Overwhelm
Sitting in her minivan in the grocery store parking lot, she felt anchored to the drivers seat. She knew she had to muster the will to go inside. Her to-do list has no bottom. But right now? She was just going to sit there, all alone in deafening but glorious silence. How long could I sit here, she wondered, without rousing suspicion about what’s taking her so long to get back home.
Meanwhile, her otherwise capable husband is probably overwhelmed. The kids are probably bickering. Everyone is probably getting hungry. His patience is wearing thin. She knows she will return to a house probably tense with unmet expectations.
She will probably hear, “I’m hungry,” before she even gets the first load of grocery bags into the house. It usually takes 4 trips from the van to the house to unload the volume of food it takes to feed this family.
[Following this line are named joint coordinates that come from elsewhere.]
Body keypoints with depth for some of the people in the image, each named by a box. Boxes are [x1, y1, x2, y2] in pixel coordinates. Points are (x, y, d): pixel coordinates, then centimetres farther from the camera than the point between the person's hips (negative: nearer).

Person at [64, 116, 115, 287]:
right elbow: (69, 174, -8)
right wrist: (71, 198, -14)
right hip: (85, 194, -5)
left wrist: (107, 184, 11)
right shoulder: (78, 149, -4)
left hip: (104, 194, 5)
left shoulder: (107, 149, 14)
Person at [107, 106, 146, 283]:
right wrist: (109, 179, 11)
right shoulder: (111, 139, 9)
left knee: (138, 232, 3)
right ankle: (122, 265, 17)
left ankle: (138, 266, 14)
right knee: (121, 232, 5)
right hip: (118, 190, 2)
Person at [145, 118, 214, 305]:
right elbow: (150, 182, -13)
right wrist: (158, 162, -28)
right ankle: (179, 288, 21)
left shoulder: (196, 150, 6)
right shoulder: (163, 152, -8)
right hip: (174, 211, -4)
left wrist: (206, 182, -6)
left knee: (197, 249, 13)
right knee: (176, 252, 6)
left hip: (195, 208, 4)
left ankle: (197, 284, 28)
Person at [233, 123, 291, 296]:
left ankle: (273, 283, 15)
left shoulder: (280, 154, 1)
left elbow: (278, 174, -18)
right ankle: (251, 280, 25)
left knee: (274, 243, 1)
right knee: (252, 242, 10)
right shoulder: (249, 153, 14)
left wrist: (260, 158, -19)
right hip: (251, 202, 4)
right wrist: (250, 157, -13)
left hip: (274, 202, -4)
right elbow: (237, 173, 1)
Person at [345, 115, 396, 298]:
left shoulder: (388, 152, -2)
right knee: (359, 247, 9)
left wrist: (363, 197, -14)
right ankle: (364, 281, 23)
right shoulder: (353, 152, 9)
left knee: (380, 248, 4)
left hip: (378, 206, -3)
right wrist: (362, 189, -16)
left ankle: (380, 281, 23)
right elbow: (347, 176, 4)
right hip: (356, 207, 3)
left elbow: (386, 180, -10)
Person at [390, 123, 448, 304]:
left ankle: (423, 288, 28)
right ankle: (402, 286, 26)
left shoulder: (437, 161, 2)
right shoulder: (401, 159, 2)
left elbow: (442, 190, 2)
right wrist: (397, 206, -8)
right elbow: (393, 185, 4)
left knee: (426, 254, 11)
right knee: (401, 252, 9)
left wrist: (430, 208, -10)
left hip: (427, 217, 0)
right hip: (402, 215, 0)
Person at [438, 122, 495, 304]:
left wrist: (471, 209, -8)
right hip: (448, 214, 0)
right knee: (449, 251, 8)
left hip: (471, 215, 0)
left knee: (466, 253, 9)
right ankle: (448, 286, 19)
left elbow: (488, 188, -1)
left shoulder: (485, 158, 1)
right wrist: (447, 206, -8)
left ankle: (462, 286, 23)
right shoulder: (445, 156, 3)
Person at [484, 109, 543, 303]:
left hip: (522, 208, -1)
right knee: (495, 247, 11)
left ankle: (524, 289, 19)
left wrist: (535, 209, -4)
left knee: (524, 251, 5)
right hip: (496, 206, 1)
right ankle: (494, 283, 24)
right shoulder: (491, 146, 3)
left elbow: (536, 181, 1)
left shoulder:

When she was younger, she had romantic ideas about what motherhood would look like. This isn’t that. No one sees past the Pampers commercials, with quiet, sleeping, sweet smelling babies, when they pine for those two pink lines. Before you actually have kids, when the babies are abstract achievements to mark progress in adulting, you fantasize about adorable onesies with funny sayings and becoming the kind of mom who makes her own organic baby food. There are so many accessories for new moms. Where are the fun accessories for moms of kids old enough to talk to back but young enough to still want hugs?
She felt like an asshole. She wanted this life, hadn’t she? She wanted the husband and the kids and even the minivan. She got all of it. And now, she just needed a break. This grocery store parking lot, with the warmth of the sun permeating through the windshield, is the only break she’ll get today, until the kids are in bed for the night.